A operação Suárez está garantida. Temos situações burocráticas que estão sendo tratadas. Os dois que foram apresentados com o Luis, na festa da Arena, é que já tinham seus contratos firmados. Isso, obviamente, se estende aos dois anos. Nós, em hipótese alguma, teríamos um movimento de concretizar uma negociação destas se não fosse algo seguro e não tivéssemos a convicção no retorno que ela traria nos dois ambientes do clube: o principal, que é dentro de campo, mas também a questão externa, com a movimentação do torcedor no quadro social e para a aquisição de produtos que serão desenvolvidos em parceria com o atleta.
Existe convicção de que Suárez dará retorno esportivo?
Futebol traz, algumas vezes, percalços que são subjetivos e não temos controle. Falo especificamente de uma lesão. Estou batendo na mesa aqui para não ocorrer. Agora, não havendo nenhum obstáculo neste sentido, tenho absoluta convicção de que ele vai entregar dentro de campo. E não é pelo que vi na Recopa, mas pelo que vejo nos treinos. Não é só qualidade, é postura. Agora temos o Kannemann gritando atrás e o Luis gritando na frente. Isso demonstra que, de fato, quando ele optou pelo Grêmio, ele falou exatamente o seguinte: "Paulo, eu não estou fazendo turismo. Não vou tirar férias no Brasil. Eu quero jogar e quero ganhar". Então, é incompatível pensar alguém que não vai entregar tudo que tiver dentro de campo. E isso que nos permitiu evoluir na negociação.
O Gauchão é tratado com o mesmo peso de Brasileirão e Copa do Brasil?

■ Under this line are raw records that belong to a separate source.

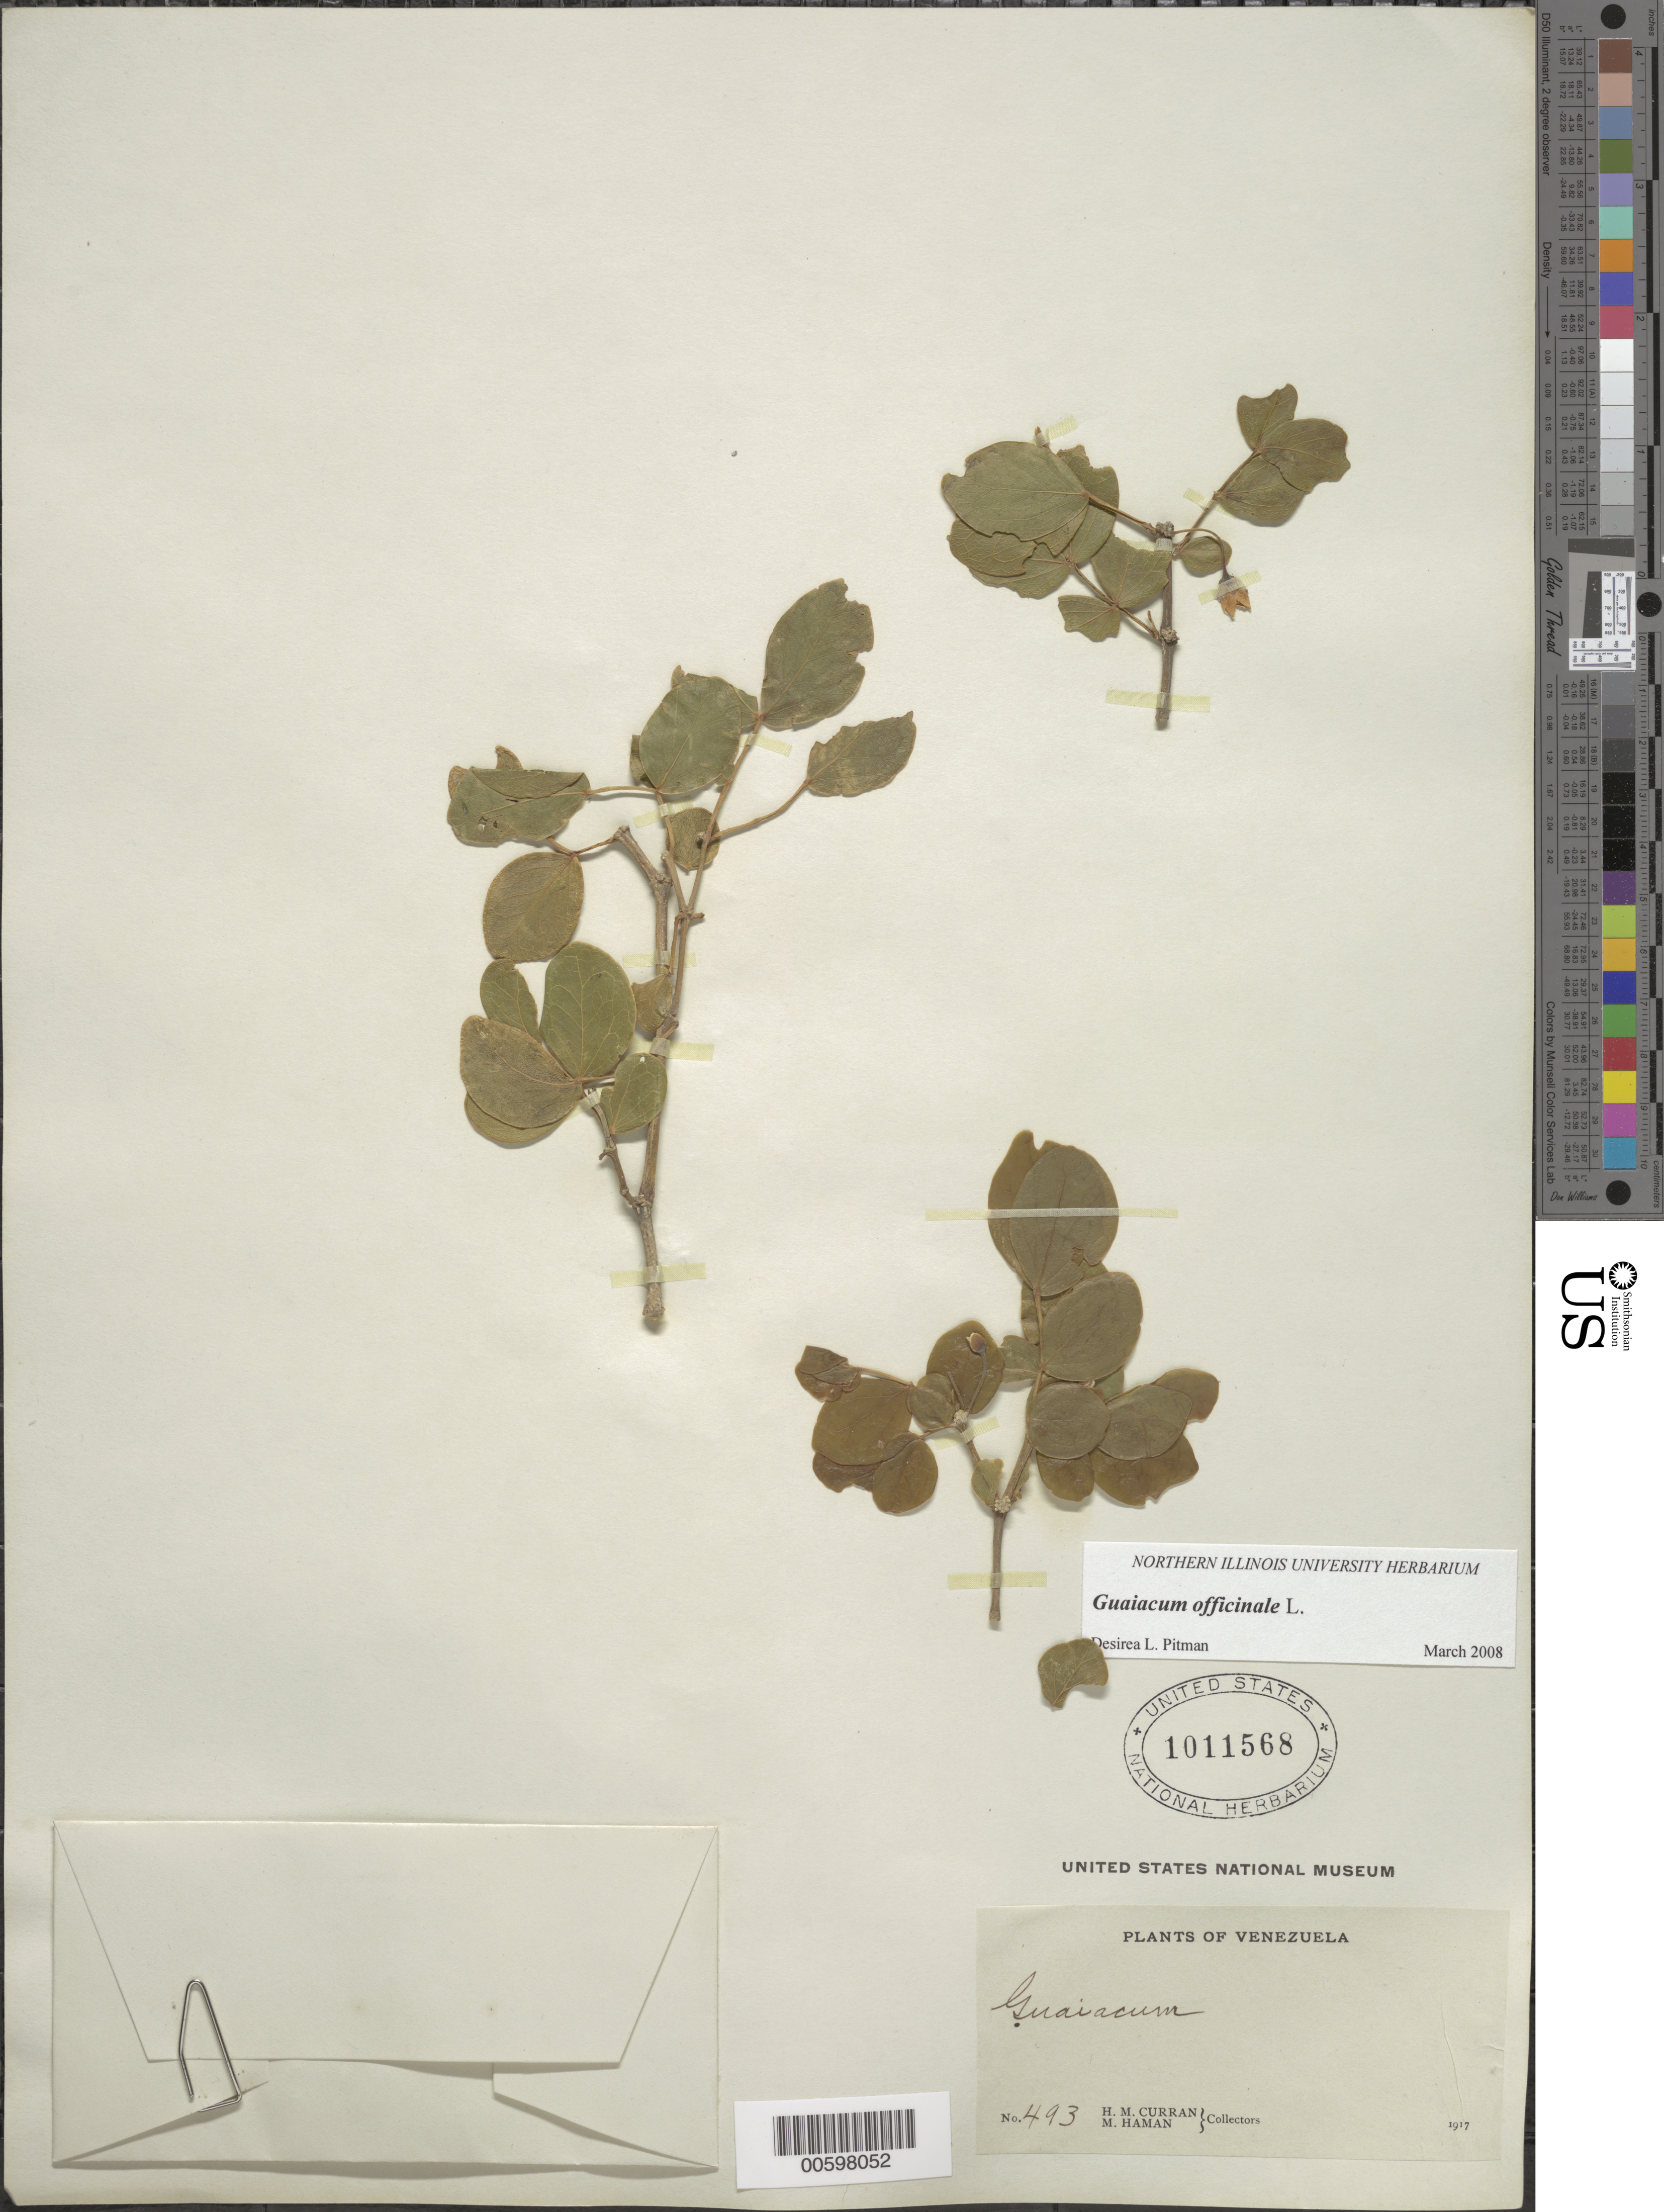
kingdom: Plantae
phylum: Tracheophyta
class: Magnoliopsida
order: Zygophyllales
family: Zygophyllaceae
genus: Guaiacum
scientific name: Guaiacum officinale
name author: L.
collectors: H. M. Curran & M. Haman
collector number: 493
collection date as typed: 1917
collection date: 1917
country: Venezuela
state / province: Mérida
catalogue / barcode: US 1011568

O Grêmio sempre tem de ganhar. Não pode tolerar a derrota. Se pudermos vencer e desempenhar um bom futebol, excelente. A gente atingiu os dois objetivos. O Grêmio trata o Gauchão no mesmo patamar de importância porque o Grêmio tem a obrigação de ganhar. Em relação à Copa do Brasil, o Grêmio vai buscar o título e, no Campeonato Brasileiro, estar sempre entre os postulantes. O Grêmio não pode é estar afastado daquele contexto de quem está na frente da tabela. Este é o nosso objetivo: estar sempre no pelotão de frente.
Após 10 contratações, o Grêmio ainda pensa em buscar mais reforços nesta janela?
Vamos iniciar o Gauchão com este elenco. A partir disso, vamos fazer análises. Se entendermos que há uma emergência em aportar algum reforço, isso vai ser discutido com o presidente Guerra e o Conselho de Administração para viabilizarmos isso. É importante o torcedor ter claro que um esforço enorme foi feito para a realização destas contratações e que nós não podemos nos afastar de um ambiente de dificuldade financeira que o Grêmio tem enfrentado.
O Grêmio segue interessado em Michael?
O Grêmio vai verificar uma viabilidade de uma eventual operação.
A situação do Douglas Costa está resolvida?
O estafe do Douglas solicitou uma conversa com o presidente Guerra. Esta conversa aconteceu no Litoral, não se avançou em nada sobre negociação, não se tratou nada sobre um retorno dele, afora a sinalização do próprio jogador de que seria a sua vontade. Não existiu uma segunda conversa e não tem nenhuma tratativa em aberto neste sentido. Não foi analisado em nenhum momento.